NOTES TO UNAUDITED PRO FORMA CONSOLIDATED FINANCIAL INFORMATION

 

{b} Adjustment represents non-cash stock compensation expense related to the 2017 Stock Incentive Plan, which established on the Effective Date. As previously disclosed, 40% of the Reserve was granted to members of the board of directors, officers, and other employees of the Company subject to the conditions and performance requirements provided in the grants. The Company recognizes the non-cash stock compensation expense based on the conditions and performance requirements provided in the grants in line with Financial Accounting Standards Board Accounting Standards Codification 718. Due to the derived service period, a significant portion of the share based compensation expense is recognized within twelve months of the Reorganization, resulting in a pro forma adjustment to increase the expense in 2016, as previously disclosed in the Form 8-K/A, and reduce the expense in 2017. The impact shown in the pro forma adjustments is ($26.7) million for the nine months ended September 30, 2017.

{c} Adjustment represents the changes in interest expense that are estimated to occur assuming the Reorganization occurred on January 1, 2016. The adjustment includes (i) a decrease in interest expense incurred under the prepetition indebtedness, (ii) an adjustment for additional estimated interest that would have been incurred under the exit financing through the Effective Date, and (iii) an adjustment for the estimated amortization of deferred financing costs through the Effective Date. The adjustments are based on (x) estimated interest rates for the amounts borrowed under the Credit Agreement as the rate can vary and (y) the estimated pro forma amount drawn on the Credit Agreement of $81.2 million as previously disclosed in the Form 8-K/A. The interest rate used to compute pro forma interest on the Credit Agreement was based on historical Libor rates for the respective periods plus the applicable margin of 3.0%. The pro forma adjustment to interest expense comprises the following:

 

     Nine Months Ended
September 30, 2017
 

Prepetition indebtedness interest expense

   $ 260,626  

Pro forma interest expense adjustment for exit financing

     (33,588

Pro forma amortization of exit financing debt issuance costs

     (2,955
  

 

 

 
   $ 224,083  
  

 

 

 

{d} There is no pro forma adjustment to contract settlement expense for the nine months ended September 30, 2017 as the expenses were determined to be nonrecurring in nature, as previously disclosed in the Form 8-K/A.

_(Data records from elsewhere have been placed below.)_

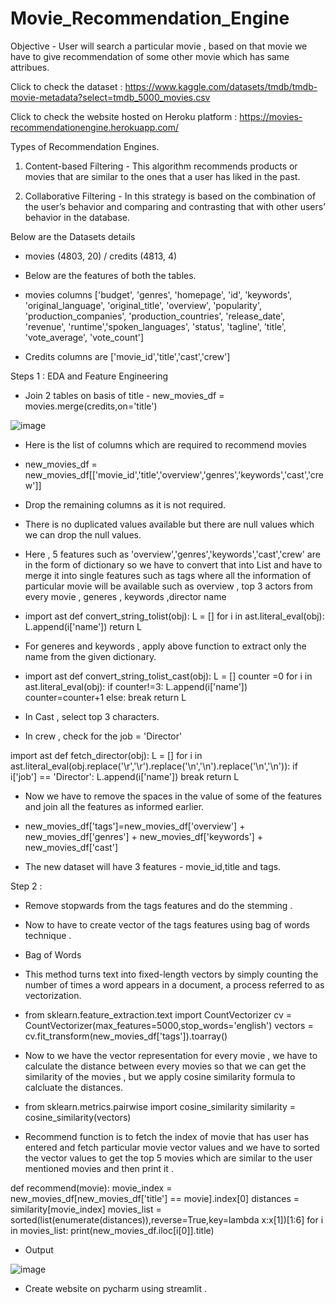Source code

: # Movie_Recommendation_Engine

Objective - User will search a particular movie , based on that movie we have to give recommendation of 
some other movie which has same attribues.

Click to check the dataset : https://www.kaggle.com/datasets/tmdb/tmdb-movie-metadata?select=tmdb_5000_movies.csv

Click to check the website hosted on Heroku platform : https://movies-recommendationengine.herokuapp.com/


Types of Recommendation Engines.

1. Content-based Filtering  -  This algorithm recommends products or movies that are similar to the ones that a user has liked in the past. 


2. Collaborative Filtering - In this strategy is based on the combination of the user’s behavior and comparing and contrasting that with other users’ behavior in the database. 



Below are the Datasets details 

- movies (4803, 20)  / credits (4813, 4)

- Below are the features of both the tables.

- movies columns ['budget', 'genres', 'homepage', 'id', 'keywords', 'original_language', 'original_title', 'overview', 'popularity', 'production_companies',
       'production_countries', 'release_date', 'revenue', 'runtime','spoken_languages', 'status', 'tagline', 'title', 'vote_average', 'vote_count']


- Credits columns are ['movie_id','title','cast','crew']


Steps 1 : EDA and Feature Engineering 

- Join 2 tables on basis of title - new_movies_df = movies.merge(credits,on='title')

![image](https://user-images.githubusercontent.com/91243691/165027743-e2f82f3c-019a-49c8-9b94-af0438a2f04c.png)


- Here is the list of columns which are required to recommend movies 

- new_movies_df = new_movies_df[['movie_id','title','overview','genres','keywords','cast','crew']]

- Drop the remaining columns as it is not required.

- There is no duplicated values available but there are null values which we can drop the null values.

- Here , 5 features such as 'overview','genres','keywords','cast','crew' are in the form of dictionary so we have to convert that into List and have to merge it into single features such as tags where all the information of particular movie will be available such as overview , top 3 actors from every movie , generes , keywords ,director name


- import ast
def convert_string_tolist(obj):
    L = []
    for i in ast.literal_eval(obj):
        L.append(i['name'])
    return L    
    
    
- For generes and keywords , apply above function to extract only the name from the given dictionary.


- import ast
def convert_string_tolist_cast(obj):
    L = []
    counter =0
    for i in ast.literal_eval(obj):
        if counter!=3:
            L.append(i['name'])
            counter=counter+1
        else:
            break
    return L    


- In Cast , select top 3 characters.


- In crew , check for the job = 'Director' 

import ast
def fetch_director(obj):
    L = []
    for i in ast.literal_eval(obj.replace('\r','\\r').replace('\n','\\n').replace('\n','\\n')):
        if i['job'] == 'Director':
            L.append(i['name'])
            break
        return L 


- Now we have to remove the spaces in the value of some of the features and join all the features as informed earlier.

- new_movies_df['tags']=new_movies_df['overview'] + new_movies_df['genres'] + new_movies_df['keywords'] + new_movies_df['cast']

- The new dataset will have 3 features - movie_id,title and tags.


Step 2 : 

- Remove stopwards from the tags features and do the stemming .

- Now to have to create vector of the tags features using bag of words technique .

- Bag of Words

-  This method turns text into fixed-length vectors by simply counting the number of times a word appears in a document, a process referred to as vectorization.

- from sklearn.feature_extraction.text import CountVectorizer
cv = CountVectorizer(max_features=5000,stop_words='english')
vectors = cv.fit_transform(new_movies_df['tags']).toarray()


- Now to we have the vector representation for every movie , we have to calculate the distance between every movies so that we can get the similarity of the movies , but we apply cosine similarity formula to calcluate the distances.


- from sklearn.metrics.pairwise import cosine_similarity
similarity = cosine_similarity(vectors)


- Recommend function is to fetch the index of movie that has user has entered and fetch particular movie vector values and we have to sorted the vector values to get the top 5 movies which are similar to the user mentioned movies and then print it .   

def recommend(movie):
    movie_index = new_movies_df[new_movies_df['title'] == movie].index[0]
    distances = similarity[movie_index]
    movies_list = sorted(list(enumerate(distances)),reverse=True,key=lambda x:x[1])[1:6]
    for i in movies_list:
        print(new_movies_df.iloc[i[0]].title)


- Output

![image](https://user-images.githubusercontent.com/91243691/165027610-fe6efbd4-eebc-4050-927a-1d0d61fa241f.png)


- Create website on pycharm using streamlit .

{e} Adjustment eliminates certain reorganization costs incurred as part of the emergence from proceedings under chapter 11 of the United States Bankruptcy Code. The adjustment for the nine months ended September 30, 2017 represents (i) (x) the elimination of professional fees of $65.4 million incurred after April 29, 2016 (the “Petition Date”) that were attributable to our bankruptcy proceedings and settlements, (y) the elimination of the gain of $431.1 million on the debt to equity conversion of the Holdco Notes, and (z) the elimination of the make-whole fees of $223.8 million which represent the Bankruptcy Court order denying our objection to certain make-whole claims, less (ii) $0.2 million in cash interest income earned after the Petition Date on excess cash over normal invested capital.

There is no pro forma adjustment made for commodity derivatives and related gain/loss as the decision to enter into commodity derivatives was made at the direction of management.